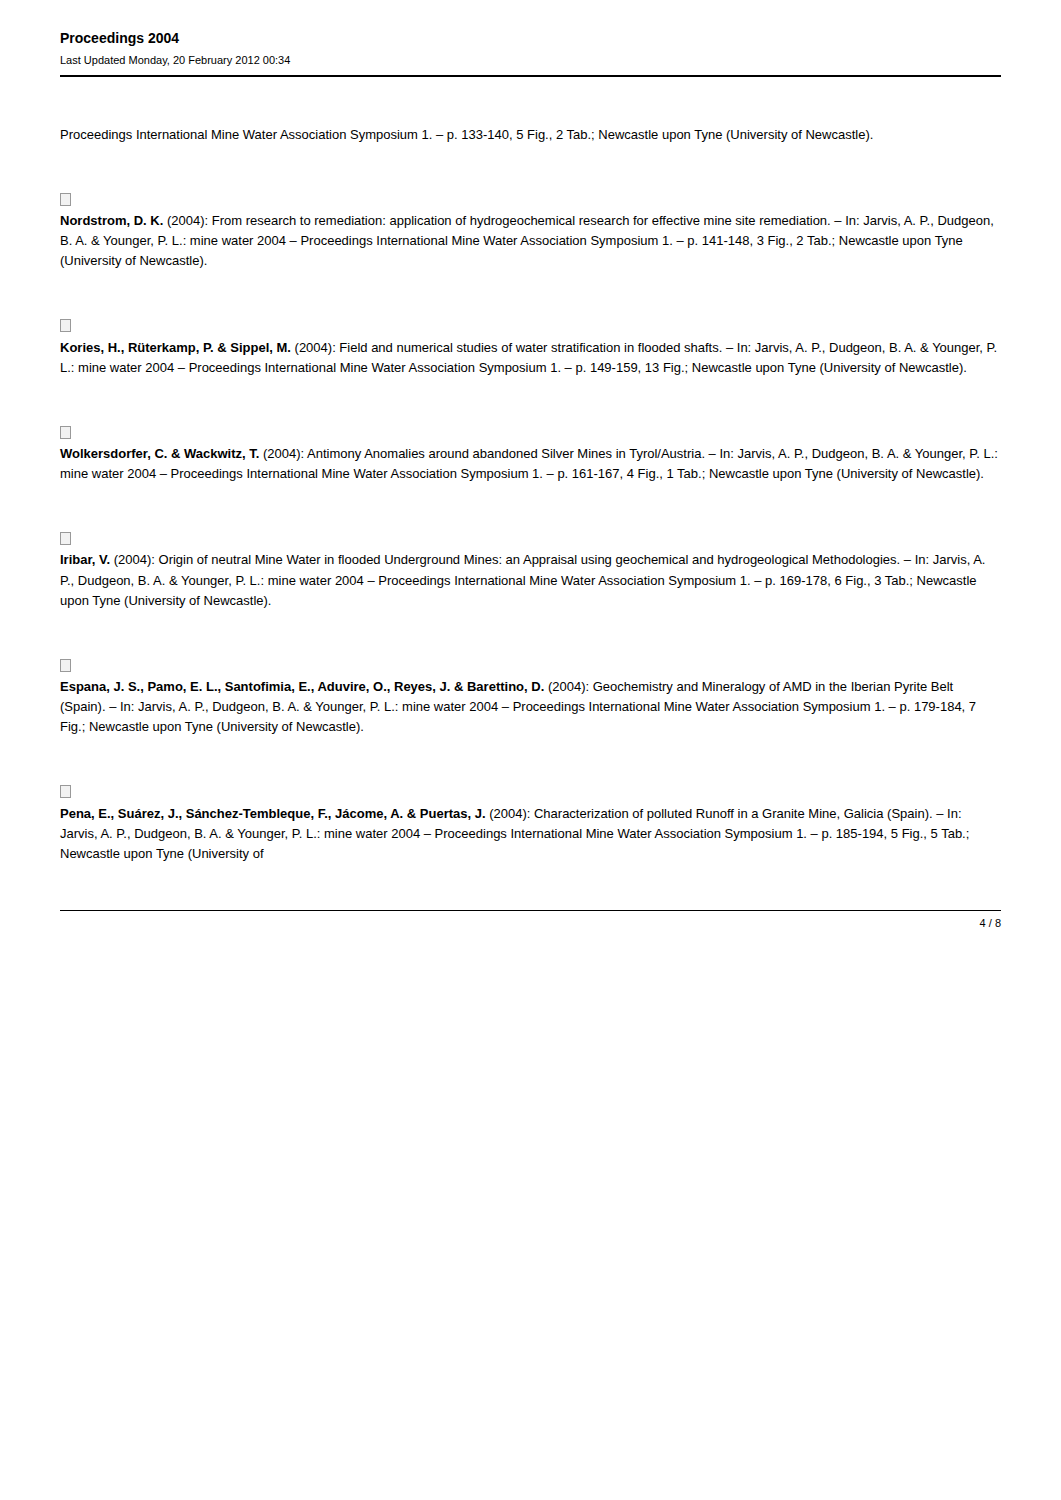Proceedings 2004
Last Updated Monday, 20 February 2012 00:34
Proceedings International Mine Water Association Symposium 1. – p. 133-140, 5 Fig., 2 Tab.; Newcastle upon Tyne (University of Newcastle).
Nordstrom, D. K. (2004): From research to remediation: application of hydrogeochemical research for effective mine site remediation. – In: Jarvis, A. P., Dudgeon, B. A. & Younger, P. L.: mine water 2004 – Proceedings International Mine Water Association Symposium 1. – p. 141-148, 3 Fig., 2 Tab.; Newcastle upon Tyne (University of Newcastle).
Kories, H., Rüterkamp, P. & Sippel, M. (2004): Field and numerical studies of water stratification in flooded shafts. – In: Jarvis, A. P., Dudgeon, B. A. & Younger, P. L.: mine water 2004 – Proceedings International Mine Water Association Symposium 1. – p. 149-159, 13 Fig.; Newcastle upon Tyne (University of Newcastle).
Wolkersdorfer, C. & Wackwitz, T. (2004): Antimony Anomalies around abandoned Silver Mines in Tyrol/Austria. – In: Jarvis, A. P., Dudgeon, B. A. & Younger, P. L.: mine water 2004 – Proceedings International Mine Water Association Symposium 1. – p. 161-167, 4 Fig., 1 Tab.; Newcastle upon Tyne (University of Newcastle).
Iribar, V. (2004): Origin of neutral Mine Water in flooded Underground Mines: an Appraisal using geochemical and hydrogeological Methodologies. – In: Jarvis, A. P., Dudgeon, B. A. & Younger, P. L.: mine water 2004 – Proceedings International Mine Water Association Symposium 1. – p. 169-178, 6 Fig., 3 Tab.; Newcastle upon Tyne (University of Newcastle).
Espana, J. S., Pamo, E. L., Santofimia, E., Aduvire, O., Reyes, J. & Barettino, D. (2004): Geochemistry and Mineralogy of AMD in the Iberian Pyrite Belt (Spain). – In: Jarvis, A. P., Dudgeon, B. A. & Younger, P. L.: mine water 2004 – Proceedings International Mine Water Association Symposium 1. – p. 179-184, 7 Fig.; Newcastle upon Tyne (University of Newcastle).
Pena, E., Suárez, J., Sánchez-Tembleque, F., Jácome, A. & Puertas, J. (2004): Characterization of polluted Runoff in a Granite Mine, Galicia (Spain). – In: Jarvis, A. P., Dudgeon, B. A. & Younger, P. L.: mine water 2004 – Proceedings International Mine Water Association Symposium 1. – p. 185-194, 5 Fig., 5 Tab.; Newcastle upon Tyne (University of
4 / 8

Activity: Please work out how many lines of the data include the string "Spain" and reply with the number alone.

Reply to the task: 2